Work required - Lines with the word "down" in them must be copied from the records below.

Task material -
++++++

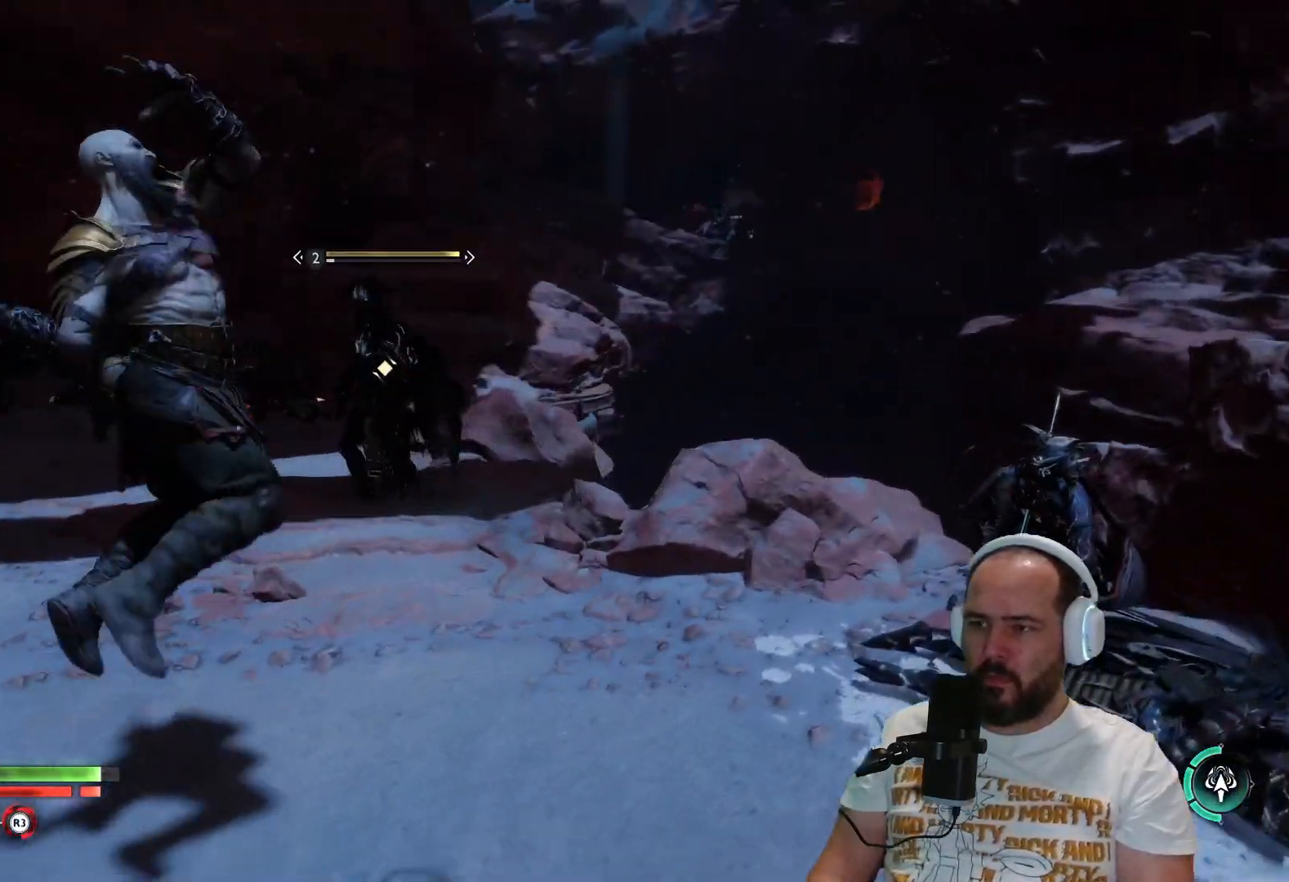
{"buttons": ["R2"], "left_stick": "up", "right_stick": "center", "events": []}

++++++

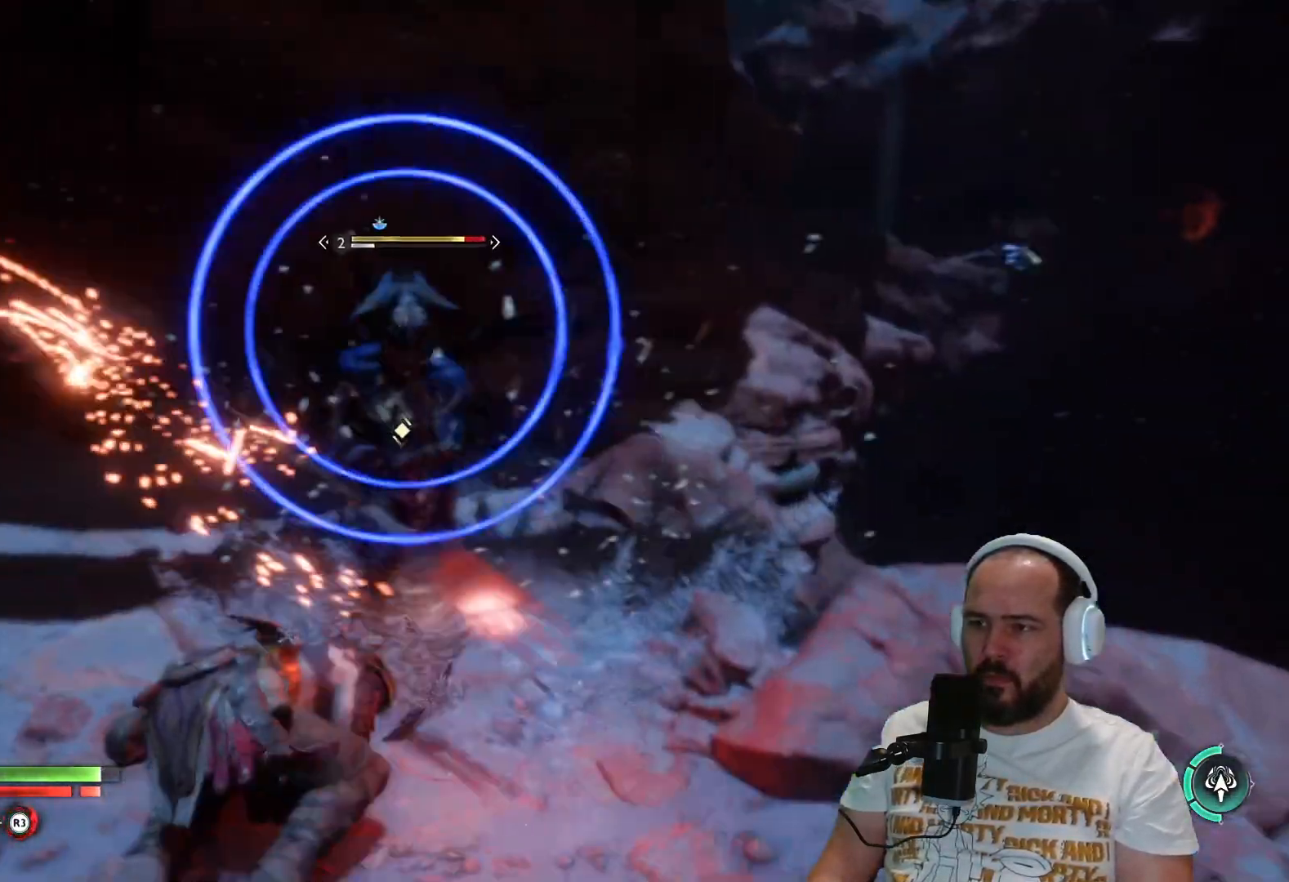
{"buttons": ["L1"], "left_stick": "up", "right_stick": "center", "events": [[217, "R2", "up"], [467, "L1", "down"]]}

++++++

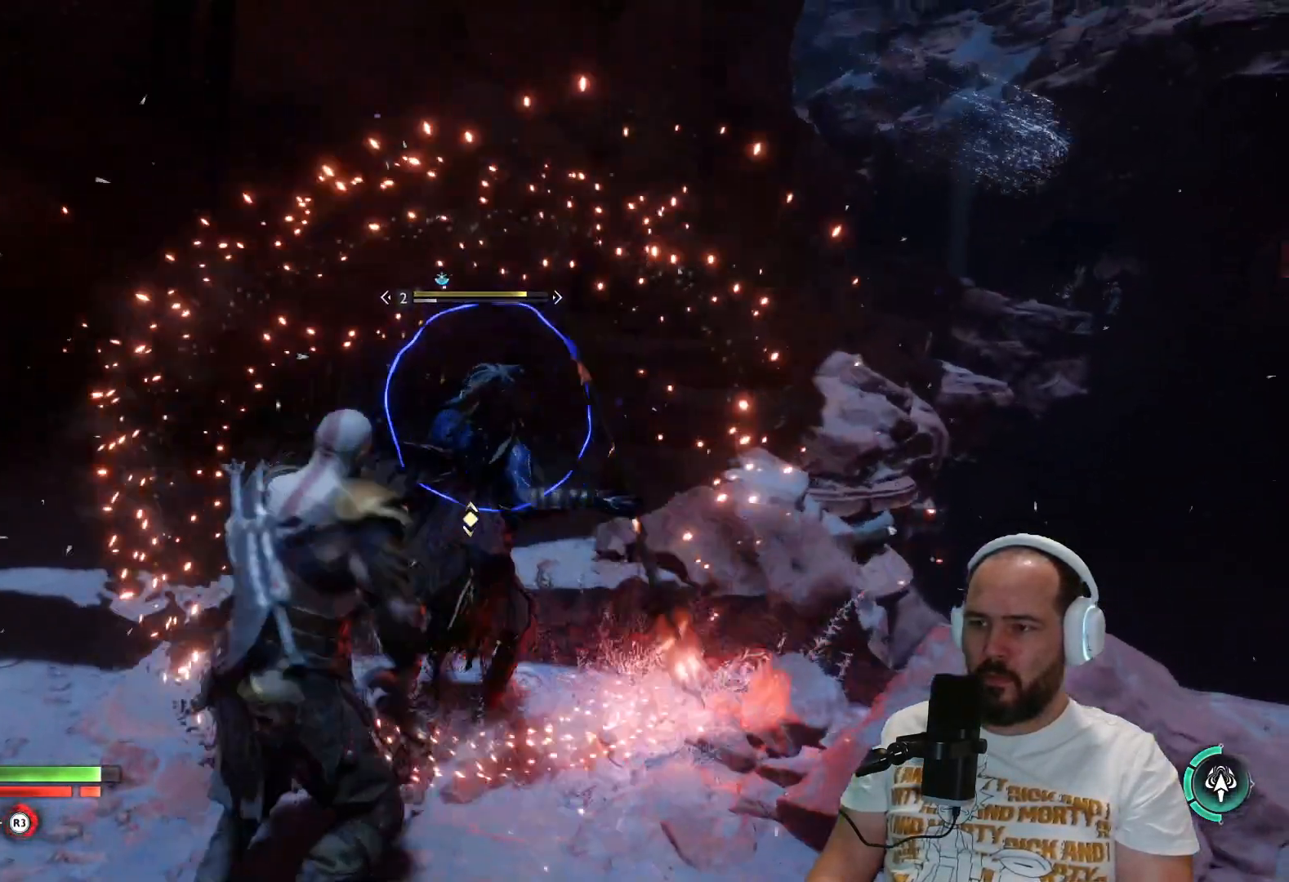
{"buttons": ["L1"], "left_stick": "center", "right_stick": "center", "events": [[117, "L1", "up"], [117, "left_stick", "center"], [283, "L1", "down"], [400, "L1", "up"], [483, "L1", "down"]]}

++++++

Task answer -
{"buttons": ["L1"], "left_stick": "up", "right_stick": "center", "events": [[217, "R2", "up"], [467, "L1", "down"]]}
{"buttons": ["L1"], "left_stick": "center", "right_stick": "center", "events": [[117, "L1", "up"], [117, "left_stick", "center"], [283, "L1", "down"], [400, "L1", "up"], [483, "L1", "down"]]}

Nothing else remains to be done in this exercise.